Bulgaria: During the six months through August Alexandria Group International contacted multiple US government officials to draw attention to what it called the “state criminal case” against its client, the Bobokov family, owners of the Prista Oil motor oil company. The firm notably emailed staff at the US Embassy in Bulgaria, the House Foreign Affairs and Senate Foreign Relations committees, and the Helsinki Commission. Brothers Plamen Bobokov and Atanas Bobokov hired the firm for $156,000 in July after being charged as part of an investigation into the illegal import and export of hazardous waste, as Foreign Lobby Report first reported here. The Alexandria Group has been painting the country’s government as a threat to US investors in the country.
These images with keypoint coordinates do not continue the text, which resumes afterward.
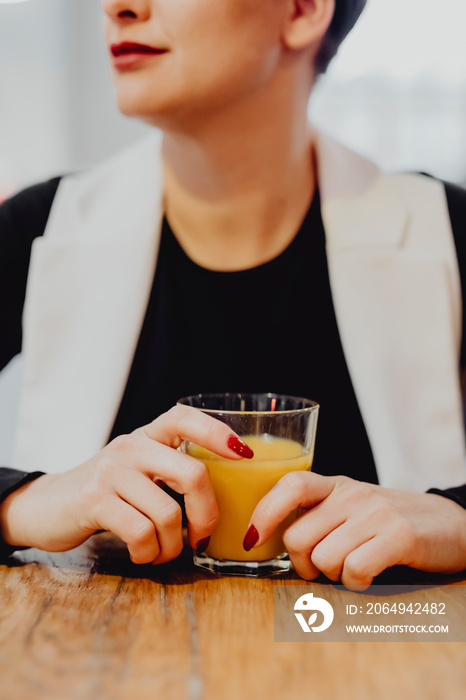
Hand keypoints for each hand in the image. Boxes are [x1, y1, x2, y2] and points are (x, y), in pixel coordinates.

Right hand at [0, 405, 251, 564]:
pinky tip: (143, 554)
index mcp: (145, 436)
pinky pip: (141, 533)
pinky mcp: (94, 500)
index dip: (216, 432)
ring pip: (168, 513)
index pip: (184, 417)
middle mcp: (130, 447)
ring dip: (172, 545)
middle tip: (202, 536)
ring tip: (163, 551)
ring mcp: (111, 472)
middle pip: (192, 473)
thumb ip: (169, 471)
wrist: (46, 506)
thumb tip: (224, 495)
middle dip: (208, 514)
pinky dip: (149, 554)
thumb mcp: (136, 470)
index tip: (244, 454)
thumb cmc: (104, 493)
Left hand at [246, 473, 465, 587]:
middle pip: (297, 537)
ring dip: (334, 576)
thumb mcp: (353, 508)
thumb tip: (269, 542)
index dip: (264, 513)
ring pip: (323, 559)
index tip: (252, 539)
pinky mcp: (398, 536)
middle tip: (321, 569)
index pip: (289, 485)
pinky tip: (369, 576)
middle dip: (303, 565)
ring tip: (354, 568)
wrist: (453, 524)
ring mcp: (375, 513)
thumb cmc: (393, 523)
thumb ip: (319, 517)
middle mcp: (352, 494)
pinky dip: (356, 584)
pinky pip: (355, 570)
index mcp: (336, 485)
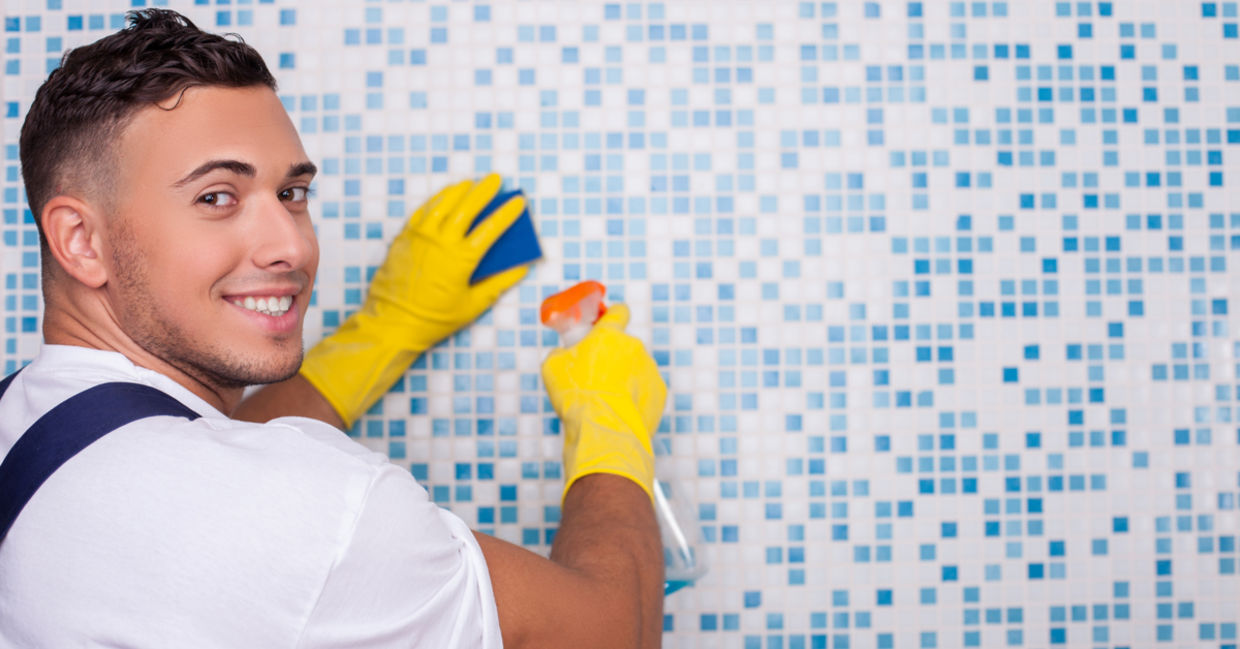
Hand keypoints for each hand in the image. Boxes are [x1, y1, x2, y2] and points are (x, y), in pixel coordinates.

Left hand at [300, 174, 527, 427]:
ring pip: (442, 204)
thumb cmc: (434, 318)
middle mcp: (441, 241)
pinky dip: (436, 200)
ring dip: (458, 190)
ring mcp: (421, 236)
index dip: (507, 213)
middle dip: (484, 191)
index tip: (518, 202)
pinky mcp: (405, 237)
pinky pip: (422, 211)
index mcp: (462, 259)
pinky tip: (443, 197)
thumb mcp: (473, 305)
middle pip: (467, 207)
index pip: (491, 228)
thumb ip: (498, 284)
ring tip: (470, 183)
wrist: (393, 322)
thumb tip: (520, 270)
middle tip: (495, 180)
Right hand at [541, 303, 667, 500]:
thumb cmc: (576, 397)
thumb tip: (565, 354)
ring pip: (635, 368)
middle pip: (624, 346)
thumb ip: (562, 352)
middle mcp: (635, 347)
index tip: (606, 324)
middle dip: (612, 356)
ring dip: (623, 378)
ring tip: (605, 400)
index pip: (619, 311)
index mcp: (611, 334)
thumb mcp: (552, 367)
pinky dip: (634, 397)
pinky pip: (644, 389)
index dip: (612, 316)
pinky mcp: (658, 392)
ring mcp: (650, 369)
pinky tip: (618, 411)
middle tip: (594, 375)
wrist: (602, 430)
Qatar: The strategic investment arm of Qatar’s ministry of defense spent an eye-popping $16.5 million to support its South Carolina-based aerospace company Barzan Aeronautical during the six months through September. Barzan Holdings‘ political activities included procurement and development of defense and security items; engaging in commercial activity with US companies and working with relevant US government export control agencies; working with local and state officials on job creation; and working with US colleges to facilitate student exchange programs. In all Barzan has spent $76.5 million since setting up the Charleston company in 2018.
New domestic lobbying filings (LDA)
Chinese drone maker DJI Technology has hired CLS Strategies to lobby on “issues and policies pertaining to unmanned aircraft systems,” including the American Security Drone Act that would restrict the US government from purchasing Chinese drones. Lobbying on the account is Andrew Koneschusky, the former national press secretary for Senate Minority Leader Chuck Schumer (D-N.Y.). CLS joins Akin Gump, K&L Gates and Cassidy and Associates on the account.